How to do it? Just add a C/C++ build configuration which, instead of running make, will run your Doxygen executable, in the expected work directory, with "build target" the appropriate Doxyfile. When you run this build (which can be done from the toolbar), the Doxygen output will go to the build console, and so will get analyzed by the CDT error parsers.

...and at this point I thought that I would have to configure my own Doxygen error parser, but no! Turns out that the Doxygen warnings are similar enough to gcc or make warnings that the normal parsers will already detect them. So, you're finished!

Note that I'm doing this in a CDT "Makefile project with existing code" project, which gives you more configuration freedom than other kinds of projects. YMMV.

Also, I mentioned that there are other ways to launch Doxygen builds without Eclox. They might have some advantages, though they didn't work for me. They are:
  •  add a Make Target, in which you can configure the executable and target (read: arguments to the executable) to be run. The output again goes to the build console, so it is parsed by Eclipse, so this should be OK. However: in my project I needed to also configure the working directory for the executable, and that option is not configurable for Make Targets. [2]
  • configure an External Tool. This is just a convenience to run a random executable and have it's input/output console inside the IDE; as far as I can tell, there is no way to make Eclipse parse that output console, so this is of little use.
  • add a new Builder in the project preferences, and configure it to launch Doxygen. The Builder can be configured to run after the normal builder on an auto-build, or on a manually-triggered build. However, the Builder is just another External Tool that gets run automatically. So again this is of little use.

[1] Eclox also offers an editor for the Doxyfile. In my opinion and experience, it's unnecessary, and probably outdated, since Eclox has been unmaintained for years.

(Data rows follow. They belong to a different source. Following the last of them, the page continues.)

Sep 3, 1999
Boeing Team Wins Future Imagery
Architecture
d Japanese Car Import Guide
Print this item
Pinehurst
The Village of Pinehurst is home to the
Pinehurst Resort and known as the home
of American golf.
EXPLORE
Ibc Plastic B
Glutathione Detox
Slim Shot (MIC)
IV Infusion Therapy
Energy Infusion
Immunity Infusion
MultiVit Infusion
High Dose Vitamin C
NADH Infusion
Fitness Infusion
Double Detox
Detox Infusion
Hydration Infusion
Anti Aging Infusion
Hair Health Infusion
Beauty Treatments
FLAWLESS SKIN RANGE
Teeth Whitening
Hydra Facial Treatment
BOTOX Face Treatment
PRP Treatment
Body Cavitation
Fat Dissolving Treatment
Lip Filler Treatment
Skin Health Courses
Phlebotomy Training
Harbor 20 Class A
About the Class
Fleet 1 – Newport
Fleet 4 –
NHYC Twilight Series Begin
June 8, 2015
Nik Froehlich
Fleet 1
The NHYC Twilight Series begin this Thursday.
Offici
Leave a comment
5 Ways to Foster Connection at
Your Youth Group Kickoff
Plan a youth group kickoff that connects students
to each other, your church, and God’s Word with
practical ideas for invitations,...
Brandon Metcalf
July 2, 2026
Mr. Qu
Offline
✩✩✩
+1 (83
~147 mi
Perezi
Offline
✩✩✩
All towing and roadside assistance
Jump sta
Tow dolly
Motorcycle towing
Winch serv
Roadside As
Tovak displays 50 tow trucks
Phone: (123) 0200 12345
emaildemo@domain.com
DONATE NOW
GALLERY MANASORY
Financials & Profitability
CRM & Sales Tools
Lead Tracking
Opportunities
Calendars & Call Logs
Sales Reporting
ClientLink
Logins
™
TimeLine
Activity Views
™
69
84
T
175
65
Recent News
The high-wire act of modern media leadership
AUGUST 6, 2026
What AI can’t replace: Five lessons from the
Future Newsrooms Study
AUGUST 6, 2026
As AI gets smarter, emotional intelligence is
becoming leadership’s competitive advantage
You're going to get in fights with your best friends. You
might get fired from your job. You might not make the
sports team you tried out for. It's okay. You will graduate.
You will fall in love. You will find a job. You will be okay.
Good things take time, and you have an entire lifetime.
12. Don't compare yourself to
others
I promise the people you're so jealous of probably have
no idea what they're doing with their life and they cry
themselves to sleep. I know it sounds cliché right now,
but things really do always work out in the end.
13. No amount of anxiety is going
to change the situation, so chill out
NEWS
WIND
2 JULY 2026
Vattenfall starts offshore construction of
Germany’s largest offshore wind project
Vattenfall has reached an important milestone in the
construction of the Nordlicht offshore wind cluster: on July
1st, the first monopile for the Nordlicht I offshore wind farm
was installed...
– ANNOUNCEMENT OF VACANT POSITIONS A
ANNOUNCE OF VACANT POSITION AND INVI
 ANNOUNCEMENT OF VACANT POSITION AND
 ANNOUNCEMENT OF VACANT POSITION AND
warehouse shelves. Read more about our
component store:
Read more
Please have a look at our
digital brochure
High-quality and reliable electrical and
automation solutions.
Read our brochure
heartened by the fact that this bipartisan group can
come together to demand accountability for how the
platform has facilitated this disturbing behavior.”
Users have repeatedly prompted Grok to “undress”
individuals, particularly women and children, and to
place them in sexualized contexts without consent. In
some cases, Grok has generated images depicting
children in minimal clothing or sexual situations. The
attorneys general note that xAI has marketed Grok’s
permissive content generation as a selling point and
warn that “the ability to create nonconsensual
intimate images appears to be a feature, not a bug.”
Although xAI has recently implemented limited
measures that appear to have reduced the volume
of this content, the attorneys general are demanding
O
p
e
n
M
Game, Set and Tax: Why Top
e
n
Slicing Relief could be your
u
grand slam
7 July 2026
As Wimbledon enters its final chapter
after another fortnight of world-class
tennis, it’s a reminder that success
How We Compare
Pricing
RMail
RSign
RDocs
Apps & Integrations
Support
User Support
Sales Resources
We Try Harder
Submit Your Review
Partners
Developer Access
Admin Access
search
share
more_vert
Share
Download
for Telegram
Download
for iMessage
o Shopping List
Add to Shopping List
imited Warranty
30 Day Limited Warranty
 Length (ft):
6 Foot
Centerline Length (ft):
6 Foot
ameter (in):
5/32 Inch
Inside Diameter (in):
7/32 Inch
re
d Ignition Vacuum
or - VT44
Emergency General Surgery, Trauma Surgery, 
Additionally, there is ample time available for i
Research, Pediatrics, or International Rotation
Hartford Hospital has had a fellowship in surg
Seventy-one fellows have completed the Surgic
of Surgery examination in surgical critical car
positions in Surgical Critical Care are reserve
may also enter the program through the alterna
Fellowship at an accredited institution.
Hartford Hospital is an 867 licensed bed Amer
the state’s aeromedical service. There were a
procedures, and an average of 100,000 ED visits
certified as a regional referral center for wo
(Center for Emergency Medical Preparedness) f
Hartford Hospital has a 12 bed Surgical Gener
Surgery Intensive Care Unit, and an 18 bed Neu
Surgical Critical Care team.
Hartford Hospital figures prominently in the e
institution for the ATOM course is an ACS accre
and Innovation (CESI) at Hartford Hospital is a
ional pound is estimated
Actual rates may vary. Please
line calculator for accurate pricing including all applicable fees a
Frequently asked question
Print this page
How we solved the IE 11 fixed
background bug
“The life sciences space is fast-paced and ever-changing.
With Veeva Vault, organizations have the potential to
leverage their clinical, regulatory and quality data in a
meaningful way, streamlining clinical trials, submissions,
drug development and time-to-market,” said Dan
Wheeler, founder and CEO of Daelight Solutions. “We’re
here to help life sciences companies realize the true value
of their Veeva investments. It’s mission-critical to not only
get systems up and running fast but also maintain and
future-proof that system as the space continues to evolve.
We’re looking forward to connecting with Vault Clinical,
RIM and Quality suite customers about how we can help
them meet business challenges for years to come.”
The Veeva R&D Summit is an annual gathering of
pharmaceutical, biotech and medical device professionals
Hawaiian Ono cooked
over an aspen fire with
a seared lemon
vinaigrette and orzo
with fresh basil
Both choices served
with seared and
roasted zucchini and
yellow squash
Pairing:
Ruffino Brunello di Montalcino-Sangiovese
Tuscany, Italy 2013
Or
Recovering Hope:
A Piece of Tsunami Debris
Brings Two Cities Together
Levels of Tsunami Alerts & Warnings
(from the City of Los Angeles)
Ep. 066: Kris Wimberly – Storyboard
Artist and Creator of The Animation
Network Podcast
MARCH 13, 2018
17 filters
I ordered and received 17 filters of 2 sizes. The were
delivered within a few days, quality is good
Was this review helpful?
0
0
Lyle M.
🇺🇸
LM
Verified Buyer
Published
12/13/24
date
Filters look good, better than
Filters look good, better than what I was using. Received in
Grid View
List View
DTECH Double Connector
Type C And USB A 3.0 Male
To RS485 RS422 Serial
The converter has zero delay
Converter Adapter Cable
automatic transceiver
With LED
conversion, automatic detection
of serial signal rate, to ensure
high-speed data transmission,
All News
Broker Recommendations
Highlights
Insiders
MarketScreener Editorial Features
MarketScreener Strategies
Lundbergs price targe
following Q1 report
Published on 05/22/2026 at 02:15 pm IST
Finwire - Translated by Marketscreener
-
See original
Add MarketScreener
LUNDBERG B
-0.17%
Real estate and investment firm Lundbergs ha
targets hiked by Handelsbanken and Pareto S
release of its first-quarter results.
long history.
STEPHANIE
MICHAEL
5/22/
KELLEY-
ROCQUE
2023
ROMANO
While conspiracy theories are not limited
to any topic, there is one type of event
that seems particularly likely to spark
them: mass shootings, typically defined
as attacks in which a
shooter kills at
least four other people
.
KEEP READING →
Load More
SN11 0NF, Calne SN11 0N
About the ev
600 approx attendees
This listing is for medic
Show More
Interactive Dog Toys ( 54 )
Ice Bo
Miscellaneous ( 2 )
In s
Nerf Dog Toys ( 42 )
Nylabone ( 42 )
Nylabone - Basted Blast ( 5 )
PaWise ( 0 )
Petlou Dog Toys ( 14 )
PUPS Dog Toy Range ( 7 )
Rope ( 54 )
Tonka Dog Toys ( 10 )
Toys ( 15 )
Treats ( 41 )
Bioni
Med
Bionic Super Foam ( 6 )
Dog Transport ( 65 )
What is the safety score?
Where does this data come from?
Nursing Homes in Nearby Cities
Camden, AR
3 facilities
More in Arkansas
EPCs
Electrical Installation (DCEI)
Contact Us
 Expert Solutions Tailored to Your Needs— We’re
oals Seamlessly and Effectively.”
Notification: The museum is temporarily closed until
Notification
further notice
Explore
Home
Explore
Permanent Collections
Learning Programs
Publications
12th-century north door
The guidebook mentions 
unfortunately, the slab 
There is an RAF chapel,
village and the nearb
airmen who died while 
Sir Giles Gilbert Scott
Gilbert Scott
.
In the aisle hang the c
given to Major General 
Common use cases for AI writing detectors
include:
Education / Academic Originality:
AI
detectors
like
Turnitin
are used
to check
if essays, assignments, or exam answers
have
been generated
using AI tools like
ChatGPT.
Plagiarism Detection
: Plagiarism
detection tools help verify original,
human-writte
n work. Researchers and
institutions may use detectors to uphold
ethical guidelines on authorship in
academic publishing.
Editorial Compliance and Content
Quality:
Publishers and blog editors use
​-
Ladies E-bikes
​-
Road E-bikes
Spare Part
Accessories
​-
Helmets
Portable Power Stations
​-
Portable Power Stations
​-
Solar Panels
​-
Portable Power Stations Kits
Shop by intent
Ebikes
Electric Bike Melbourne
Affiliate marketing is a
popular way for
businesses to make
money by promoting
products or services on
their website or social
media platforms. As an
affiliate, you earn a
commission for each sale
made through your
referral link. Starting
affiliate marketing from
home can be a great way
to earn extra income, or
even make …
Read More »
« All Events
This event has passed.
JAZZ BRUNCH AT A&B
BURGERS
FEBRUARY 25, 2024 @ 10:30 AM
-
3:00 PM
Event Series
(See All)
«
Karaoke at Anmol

[2] Furthermore, just for organization purposes: I don't know what is the connection between this kind of Make Target and a Build configuration as mentioned earlier. Maybe Make Targets are intended to be used when Eclipse is generating the makefile, which is not my case. So for the case of the "Makefile project with existing sources", the Build configuration is a more natural way - you probably already have some other build configs, like Debug or Production, right?